October 2015, Flint, Michigan, U.S.A; is the eleventh cardinal point of the Datazone constellation. Neighboring Detroit, currently abandoned to a disastrous de-industrialization, the city was once the stronghold of General Motors, main employer and creator of the cult object of the American happiness. If the 40s saw the Buick Roadmaster or Slylark become stars of the Hollywood’s silver screen, the Riviera, Gran Sport, or Wildcatmodels were television action hero’s best companions, cars embodied family happiness in the American Dream. Fulfilling the American Dream also meant ownership of a Dream House. An utopian ideal, founded on the access to individual housing rather than city building – the guarantee of social peace and economic development: building houses, filling them with all sorts of appliances, and reaching them by car. But Flint is now bloodless. In approach, Philippe Chancel accomplishes the crossing to Walter Evans’ photography’s graphic and temporal lines.
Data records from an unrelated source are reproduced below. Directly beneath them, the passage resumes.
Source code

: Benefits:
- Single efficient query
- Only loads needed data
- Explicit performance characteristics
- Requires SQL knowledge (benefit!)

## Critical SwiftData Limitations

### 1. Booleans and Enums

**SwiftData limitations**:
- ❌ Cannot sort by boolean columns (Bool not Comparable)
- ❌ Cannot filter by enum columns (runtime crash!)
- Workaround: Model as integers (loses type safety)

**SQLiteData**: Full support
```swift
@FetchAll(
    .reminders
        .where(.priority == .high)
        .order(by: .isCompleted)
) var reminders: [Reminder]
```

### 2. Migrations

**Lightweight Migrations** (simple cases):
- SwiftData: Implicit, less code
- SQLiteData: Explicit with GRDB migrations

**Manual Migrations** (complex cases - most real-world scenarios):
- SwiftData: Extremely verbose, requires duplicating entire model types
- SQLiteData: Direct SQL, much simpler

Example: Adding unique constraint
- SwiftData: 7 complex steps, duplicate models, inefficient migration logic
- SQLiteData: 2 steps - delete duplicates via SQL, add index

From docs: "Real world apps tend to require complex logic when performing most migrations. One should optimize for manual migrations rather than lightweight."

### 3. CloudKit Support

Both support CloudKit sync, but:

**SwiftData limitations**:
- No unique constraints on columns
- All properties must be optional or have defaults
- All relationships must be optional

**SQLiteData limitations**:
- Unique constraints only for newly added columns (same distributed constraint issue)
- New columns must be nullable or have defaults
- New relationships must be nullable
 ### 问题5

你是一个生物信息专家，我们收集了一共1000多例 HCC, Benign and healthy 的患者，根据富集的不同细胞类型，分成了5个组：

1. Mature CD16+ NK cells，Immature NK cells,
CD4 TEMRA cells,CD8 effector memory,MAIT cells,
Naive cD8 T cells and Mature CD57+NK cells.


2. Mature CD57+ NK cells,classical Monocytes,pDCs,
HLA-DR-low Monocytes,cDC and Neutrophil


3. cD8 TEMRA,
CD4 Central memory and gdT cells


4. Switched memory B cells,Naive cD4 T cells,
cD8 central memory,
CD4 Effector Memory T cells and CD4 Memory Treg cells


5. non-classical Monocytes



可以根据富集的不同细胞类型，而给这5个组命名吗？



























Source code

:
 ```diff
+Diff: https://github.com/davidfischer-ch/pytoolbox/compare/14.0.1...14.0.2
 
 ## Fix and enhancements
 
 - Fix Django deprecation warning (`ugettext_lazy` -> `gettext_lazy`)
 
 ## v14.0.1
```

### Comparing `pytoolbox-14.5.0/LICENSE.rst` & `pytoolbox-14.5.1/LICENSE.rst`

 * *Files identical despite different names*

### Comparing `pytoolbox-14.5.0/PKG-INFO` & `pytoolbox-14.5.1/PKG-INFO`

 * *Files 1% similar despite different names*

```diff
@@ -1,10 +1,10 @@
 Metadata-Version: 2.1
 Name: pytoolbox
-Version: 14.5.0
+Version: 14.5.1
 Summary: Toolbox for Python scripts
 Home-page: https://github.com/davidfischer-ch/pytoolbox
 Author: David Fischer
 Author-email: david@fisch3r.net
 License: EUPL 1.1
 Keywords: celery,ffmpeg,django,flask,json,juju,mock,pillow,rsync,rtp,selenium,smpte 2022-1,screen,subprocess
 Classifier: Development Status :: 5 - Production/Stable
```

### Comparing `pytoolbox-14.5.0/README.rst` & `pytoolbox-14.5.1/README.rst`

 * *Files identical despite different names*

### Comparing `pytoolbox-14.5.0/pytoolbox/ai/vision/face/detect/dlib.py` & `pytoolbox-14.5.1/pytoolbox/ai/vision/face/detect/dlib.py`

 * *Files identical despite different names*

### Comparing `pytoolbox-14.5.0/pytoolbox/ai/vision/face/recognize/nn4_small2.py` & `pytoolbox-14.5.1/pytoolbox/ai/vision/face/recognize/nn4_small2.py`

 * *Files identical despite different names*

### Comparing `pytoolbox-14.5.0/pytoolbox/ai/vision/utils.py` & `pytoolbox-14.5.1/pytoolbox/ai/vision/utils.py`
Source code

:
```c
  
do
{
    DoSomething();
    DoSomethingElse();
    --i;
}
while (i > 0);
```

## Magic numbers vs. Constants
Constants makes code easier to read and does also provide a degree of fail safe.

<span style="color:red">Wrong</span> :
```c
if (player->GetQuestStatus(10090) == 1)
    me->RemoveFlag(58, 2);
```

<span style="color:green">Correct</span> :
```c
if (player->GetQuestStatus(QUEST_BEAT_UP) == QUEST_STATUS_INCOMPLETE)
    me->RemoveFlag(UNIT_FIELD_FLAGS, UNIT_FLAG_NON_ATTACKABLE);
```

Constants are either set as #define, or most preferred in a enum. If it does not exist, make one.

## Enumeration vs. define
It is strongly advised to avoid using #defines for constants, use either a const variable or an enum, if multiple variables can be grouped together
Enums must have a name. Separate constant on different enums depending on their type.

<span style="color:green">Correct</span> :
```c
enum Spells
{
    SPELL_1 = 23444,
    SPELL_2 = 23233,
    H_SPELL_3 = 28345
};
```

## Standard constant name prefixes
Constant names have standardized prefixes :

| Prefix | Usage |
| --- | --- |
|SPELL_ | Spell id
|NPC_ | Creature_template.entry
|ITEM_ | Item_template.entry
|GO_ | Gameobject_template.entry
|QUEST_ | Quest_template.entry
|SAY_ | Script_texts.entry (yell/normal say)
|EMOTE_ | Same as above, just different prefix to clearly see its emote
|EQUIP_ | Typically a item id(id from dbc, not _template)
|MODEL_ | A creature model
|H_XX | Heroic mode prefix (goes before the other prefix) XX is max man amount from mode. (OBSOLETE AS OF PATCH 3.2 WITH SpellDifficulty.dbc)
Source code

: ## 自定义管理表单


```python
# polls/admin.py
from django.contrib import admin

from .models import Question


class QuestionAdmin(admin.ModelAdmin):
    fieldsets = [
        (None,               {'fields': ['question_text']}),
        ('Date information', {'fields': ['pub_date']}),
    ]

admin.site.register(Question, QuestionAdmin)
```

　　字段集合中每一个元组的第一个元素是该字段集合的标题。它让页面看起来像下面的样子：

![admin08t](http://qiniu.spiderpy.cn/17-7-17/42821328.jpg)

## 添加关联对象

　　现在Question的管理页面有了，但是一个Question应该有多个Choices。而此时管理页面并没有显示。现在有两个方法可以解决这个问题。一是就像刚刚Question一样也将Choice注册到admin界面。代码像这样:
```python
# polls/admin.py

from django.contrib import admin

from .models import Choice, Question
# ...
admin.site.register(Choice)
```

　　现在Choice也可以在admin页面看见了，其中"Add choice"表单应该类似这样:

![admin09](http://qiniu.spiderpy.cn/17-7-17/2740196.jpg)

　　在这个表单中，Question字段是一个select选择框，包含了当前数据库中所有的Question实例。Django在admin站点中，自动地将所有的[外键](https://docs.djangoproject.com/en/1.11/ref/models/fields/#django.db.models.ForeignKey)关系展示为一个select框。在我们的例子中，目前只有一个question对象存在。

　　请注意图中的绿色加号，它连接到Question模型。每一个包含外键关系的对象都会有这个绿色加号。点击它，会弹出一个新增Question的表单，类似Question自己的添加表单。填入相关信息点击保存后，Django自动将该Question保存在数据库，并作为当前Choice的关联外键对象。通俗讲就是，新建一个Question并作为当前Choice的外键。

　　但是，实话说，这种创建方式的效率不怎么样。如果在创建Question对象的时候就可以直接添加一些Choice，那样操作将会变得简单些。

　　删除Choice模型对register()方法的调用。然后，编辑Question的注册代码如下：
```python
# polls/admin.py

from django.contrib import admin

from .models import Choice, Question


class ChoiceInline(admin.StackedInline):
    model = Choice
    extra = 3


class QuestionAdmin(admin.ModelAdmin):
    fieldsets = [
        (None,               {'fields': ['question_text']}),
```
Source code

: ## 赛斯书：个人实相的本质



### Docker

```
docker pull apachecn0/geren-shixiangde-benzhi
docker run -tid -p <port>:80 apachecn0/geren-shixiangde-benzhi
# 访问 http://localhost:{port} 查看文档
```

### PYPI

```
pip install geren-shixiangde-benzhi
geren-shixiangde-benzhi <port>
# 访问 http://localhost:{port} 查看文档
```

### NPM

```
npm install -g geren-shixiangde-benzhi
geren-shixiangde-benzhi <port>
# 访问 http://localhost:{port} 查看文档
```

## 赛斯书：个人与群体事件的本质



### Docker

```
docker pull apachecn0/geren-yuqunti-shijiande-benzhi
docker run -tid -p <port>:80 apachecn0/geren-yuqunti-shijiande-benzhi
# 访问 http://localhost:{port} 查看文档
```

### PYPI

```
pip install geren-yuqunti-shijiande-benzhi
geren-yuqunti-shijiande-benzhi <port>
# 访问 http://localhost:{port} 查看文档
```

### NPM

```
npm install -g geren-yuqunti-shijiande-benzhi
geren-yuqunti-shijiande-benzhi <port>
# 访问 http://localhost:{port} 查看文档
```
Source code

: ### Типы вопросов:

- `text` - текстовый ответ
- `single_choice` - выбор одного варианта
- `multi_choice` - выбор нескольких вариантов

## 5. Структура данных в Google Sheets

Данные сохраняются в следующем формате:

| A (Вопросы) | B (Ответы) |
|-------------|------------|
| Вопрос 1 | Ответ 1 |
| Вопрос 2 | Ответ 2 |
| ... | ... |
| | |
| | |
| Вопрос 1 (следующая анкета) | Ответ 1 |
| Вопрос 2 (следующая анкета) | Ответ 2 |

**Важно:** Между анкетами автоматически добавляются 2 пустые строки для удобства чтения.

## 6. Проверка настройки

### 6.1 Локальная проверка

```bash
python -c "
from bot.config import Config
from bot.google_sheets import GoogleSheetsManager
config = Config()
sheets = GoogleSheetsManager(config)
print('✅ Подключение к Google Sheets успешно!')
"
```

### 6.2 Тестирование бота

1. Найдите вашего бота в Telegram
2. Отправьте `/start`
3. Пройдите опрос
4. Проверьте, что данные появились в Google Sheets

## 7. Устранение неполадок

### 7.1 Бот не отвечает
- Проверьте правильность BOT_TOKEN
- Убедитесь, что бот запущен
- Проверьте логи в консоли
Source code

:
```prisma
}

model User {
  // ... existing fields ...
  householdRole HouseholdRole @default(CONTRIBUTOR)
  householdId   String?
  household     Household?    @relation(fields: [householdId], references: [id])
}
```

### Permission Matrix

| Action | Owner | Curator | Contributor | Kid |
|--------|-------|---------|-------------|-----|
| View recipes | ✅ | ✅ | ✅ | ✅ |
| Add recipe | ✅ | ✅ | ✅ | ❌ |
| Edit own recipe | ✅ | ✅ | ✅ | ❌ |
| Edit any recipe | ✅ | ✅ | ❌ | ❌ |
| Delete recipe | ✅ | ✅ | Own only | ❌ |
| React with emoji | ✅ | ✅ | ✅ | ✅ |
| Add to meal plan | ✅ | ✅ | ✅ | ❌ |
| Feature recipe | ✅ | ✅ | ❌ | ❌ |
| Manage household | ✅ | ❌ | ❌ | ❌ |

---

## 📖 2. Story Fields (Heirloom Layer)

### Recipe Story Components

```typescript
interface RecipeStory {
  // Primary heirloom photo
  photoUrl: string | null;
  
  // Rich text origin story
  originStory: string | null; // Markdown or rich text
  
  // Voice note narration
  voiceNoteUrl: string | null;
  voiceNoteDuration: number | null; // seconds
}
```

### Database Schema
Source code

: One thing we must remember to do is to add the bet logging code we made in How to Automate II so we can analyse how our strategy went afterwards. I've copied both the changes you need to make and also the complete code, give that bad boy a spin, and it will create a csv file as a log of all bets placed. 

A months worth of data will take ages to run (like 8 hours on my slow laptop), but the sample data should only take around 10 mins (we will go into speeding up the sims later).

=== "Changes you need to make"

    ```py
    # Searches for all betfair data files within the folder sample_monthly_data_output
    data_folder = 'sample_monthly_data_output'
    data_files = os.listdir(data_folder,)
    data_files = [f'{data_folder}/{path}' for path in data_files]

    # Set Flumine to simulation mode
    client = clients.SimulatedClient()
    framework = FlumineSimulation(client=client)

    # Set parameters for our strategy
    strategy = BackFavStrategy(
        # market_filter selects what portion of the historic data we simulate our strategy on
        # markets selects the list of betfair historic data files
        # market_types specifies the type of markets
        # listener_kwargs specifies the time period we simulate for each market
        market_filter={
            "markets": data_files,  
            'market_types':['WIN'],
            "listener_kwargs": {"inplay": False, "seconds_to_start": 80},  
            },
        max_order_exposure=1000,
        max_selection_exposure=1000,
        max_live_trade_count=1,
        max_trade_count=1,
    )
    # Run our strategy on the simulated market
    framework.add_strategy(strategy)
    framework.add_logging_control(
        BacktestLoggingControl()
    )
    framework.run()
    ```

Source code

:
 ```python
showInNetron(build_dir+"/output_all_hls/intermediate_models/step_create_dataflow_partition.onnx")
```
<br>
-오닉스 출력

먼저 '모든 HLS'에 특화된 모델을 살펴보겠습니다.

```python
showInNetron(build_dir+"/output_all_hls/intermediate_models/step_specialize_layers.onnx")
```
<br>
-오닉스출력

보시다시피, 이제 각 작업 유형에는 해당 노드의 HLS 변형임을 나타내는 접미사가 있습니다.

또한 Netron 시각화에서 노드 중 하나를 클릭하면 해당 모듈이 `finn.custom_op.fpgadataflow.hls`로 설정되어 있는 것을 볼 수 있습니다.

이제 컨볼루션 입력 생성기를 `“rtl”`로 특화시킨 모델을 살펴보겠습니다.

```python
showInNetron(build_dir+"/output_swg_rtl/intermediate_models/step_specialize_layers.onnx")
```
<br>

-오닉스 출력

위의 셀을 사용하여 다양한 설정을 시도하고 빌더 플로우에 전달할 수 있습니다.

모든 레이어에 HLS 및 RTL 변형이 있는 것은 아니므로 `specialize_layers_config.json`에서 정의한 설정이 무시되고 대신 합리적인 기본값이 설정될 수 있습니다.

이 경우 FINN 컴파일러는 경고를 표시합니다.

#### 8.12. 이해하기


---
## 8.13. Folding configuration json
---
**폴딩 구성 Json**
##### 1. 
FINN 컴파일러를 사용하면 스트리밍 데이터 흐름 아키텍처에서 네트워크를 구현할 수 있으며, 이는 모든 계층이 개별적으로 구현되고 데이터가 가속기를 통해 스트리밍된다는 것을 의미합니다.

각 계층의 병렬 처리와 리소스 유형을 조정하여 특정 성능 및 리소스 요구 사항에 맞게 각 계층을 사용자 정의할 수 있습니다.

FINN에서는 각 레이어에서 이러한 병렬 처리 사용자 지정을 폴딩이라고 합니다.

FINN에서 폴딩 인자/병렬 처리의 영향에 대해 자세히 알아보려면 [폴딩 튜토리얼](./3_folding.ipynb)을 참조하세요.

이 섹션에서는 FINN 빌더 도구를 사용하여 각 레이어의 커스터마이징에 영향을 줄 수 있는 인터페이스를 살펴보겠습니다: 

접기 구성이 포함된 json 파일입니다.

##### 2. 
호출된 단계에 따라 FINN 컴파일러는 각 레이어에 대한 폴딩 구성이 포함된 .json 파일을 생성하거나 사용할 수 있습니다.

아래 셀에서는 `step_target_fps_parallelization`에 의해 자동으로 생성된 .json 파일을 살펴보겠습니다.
Then, in his own way, the photographer dives into the abandoned neighborhoods, enters neglected houses, and lays his eyes on hidden lives – before the brutal wake up to the state of emergency – declared by Barack Obama in 2016, for deadly lead pollution in water supplies, a nefarious consequence of the factories’ grounding. In a context of great insecurity, Philippe Chancel “samples the real.” His action is about being there, in the present moment of human catastrophy; it’s about letting oneself be flooded by reality, about waiting patiently for photographs to take shape, without ever filtering anything, but instead work by cutting. Every trace inscribed in the photograph matters. By stepping back, he maps disappearance in a proposal to reclaim territories. His photographs awake our humanity, their presence bearing the light of a possible reversal.

Between 1900 and 1930, Flint has his first boom, reaching a population of 150.000. In the 1930s, the fish began to disappear. Flint was the birthplace of General Motors (GM) in 1908. According to journalist and Flint native Gordon Young (47), the city flourished on a strong economy built around the auto industry. By the 1960s, it’s per capita income for the city of its size was one of the highest in the world. Young says “That is really hard for people to even fathom now.”Before the great recession and at peak employment, there were 80.000 jobs from GM alone. After the war, Flint was booming again; between 1945 and 1956, per capita water use grew from 56 to 81 gallons per day, while the city’s population had grown to nearly 200.000 people. A 1955 report stated that the flint river would be unable to support the city’s industrial and residential needs. Young wrote in a Slate article “over the last three decades after the loss of nearly 80.000 GM jobs. Flint has landed on the Forbes list of ‘most miserable cities’ and fastest–dying cities.” General Motors did its part to pollute the flint river watershed, too. In the 1980s, nearly all of GM’s Flint plants were either in noncompliance or flagged for potential noncompliance with EPA régulations. Facing rising labor and cleanup costs – as well as a need for facilities that would meet new technological and environmental standards – GM close it’s existing plants in Flint one by one. After multiple environmental assessments and cleanups, the buildings at Chevy in the Hole, GM’s flagship factory on the flint river, were razes in 2004. In 2009, GM sold the site for the city Flint for 1$. Contaminants left behind include heavy metals like arsenic, mercury, and lead, toxic solvents, volatile organic compounds and polynuclear aromatics including petrolum.